_Ziel der Aufgabe_
Geben Sie sämtliche Zeilen aller Datensätze als nummerierte Liste wieder. Leerzeilen bleiben dabei unberücksichtigt.

_Auszüge der Datensätze_

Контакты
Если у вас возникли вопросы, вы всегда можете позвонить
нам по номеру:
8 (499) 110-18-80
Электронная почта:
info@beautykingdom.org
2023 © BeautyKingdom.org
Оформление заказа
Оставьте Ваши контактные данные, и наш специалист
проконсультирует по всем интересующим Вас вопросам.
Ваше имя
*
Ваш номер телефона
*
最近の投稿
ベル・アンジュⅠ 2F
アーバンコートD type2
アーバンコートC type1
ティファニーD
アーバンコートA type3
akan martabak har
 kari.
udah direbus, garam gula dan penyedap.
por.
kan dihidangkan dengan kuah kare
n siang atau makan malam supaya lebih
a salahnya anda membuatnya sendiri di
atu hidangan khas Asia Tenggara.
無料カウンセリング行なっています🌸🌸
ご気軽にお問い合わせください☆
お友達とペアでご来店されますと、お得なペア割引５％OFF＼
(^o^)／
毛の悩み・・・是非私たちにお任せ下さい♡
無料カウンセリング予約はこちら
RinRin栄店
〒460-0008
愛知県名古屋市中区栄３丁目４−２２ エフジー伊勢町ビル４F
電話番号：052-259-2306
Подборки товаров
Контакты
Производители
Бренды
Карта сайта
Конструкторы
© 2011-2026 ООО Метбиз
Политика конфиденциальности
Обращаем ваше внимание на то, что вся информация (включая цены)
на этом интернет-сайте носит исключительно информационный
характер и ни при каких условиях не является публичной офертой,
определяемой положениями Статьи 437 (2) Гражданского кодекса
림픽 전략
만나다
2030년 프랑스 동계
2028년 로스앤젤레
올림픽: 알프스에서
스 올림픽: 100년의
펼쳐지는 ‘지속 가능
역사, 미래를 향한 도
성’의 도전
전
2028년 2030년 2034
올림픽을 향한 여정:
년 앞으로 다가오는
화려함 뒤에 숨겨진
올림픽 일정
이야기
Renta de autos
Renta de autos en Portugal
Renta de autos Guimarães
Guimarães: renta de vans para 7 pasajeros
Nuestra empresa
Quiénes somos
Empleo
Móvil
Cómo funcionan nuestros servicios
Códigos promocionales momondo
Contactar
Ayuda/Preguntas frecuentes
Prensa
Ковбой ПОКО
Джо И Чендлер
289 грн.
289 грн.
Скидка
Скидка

_Ergebnis_
1. Контакты
2. Если у вас возникли вопросы, вы всегда можете позвонить
3. нам по номеру:
4. 8 (499) 110-18-80
5. Электронная почта:
6. info@beautykingdom.org
7. 2023 © BeautyKingdom.org
8. Оформление заказа
9. Оставьте Ваши контактные данные, и наш специалист
10. проконсультирует по всем интересующим Вас вопросам.
11. Ваше имя
12. *
13. Ваш номер телефона
14. *
15. 最近の投稿
16. ベル・アンジュⅠ 2F
17. アーバンコートD type2
18. アーバンコートC type1
19. ティファニーD
20. アーバンコートA type3
21. akan martabak har
22.  kari.
23. udah direbus, garam gula dan penyedap.
24. por.
25. kan dihidangkan dengan kuah kare
26. n siang atau makan malam supaya lebih
27. a salahnya anda membuatnya sendiri di
28. atu hidangan khas Asia Tenggara.
29. 無料カウンセリング行なっています🌸🌸
30. ご気軽にお問い合わせください☆
31. お友達とペアでご来店されますと、お得なペア割引５％OFF＼
32. (^o^)／
33. 毛の悩み・・・是非私たちにお任せ下さい♡
34. 無料カウンセリング予約はこちら
35. RinRin栄店
36. 〒460-0008
37. 愛知県名古屋市中区栄３丁目４−２２ エフジー伊勢町ビル４F
38. 電話番号：052-259-2306
39. Подборки товаров
40. Контакты
41. Производители
42. Бренды
43. Карта сайта
44. Конструкторы
45. © 2011-2026 ООО Метбиз
46. Политика конфиденциальности
47. Обращаем ваше внимание на то, что вся информация (включая цены)
48. на этом интернет-сайте носит исключительно информационный
49. характер и ни при каких условиях не является публичной офертой,
50. определяемой положениями Статьи 437 (2) Гражданского кодекса
51. 림픽 전략
52. 만나다
53. 2030년 프랑스 동계
54. 2028년 로스앤젤레
55. 올림픽: 알프스에서
56. 스 올림픽: 100년의
57. 펼쳐지는 ‘지속 가능
58. 역사, 미래를 향한 도
59. 성’의 도전
60. 전
61. 2028년 2030년 2034
62. 올림픽을 향한 여정:
63. 년 앞으로 다가오는
64. 화려함 뒤에 숨겨진
65. 올림픽 일정
66. 이야기
67. Renta de autos
68. Renta de autos en Portugal
69. Renta de autos Guimarães
70. Guimarães: renta de vans para 7 pasajeros
71. Nuestra empresa
72. Quiénes somos
73. Empleo
74. Móvil
75. Cómo funcionan nuestros servicios
76. Códigos promocionales momondo
77. Contactar
78. Ayuda/Preguntas frecuentes
79. Prensa
80. Ковбой ПОКО
81. Джо И Чендлер
82. 289 грн.
83. 289 грн.
84. Скидка
85. Скидка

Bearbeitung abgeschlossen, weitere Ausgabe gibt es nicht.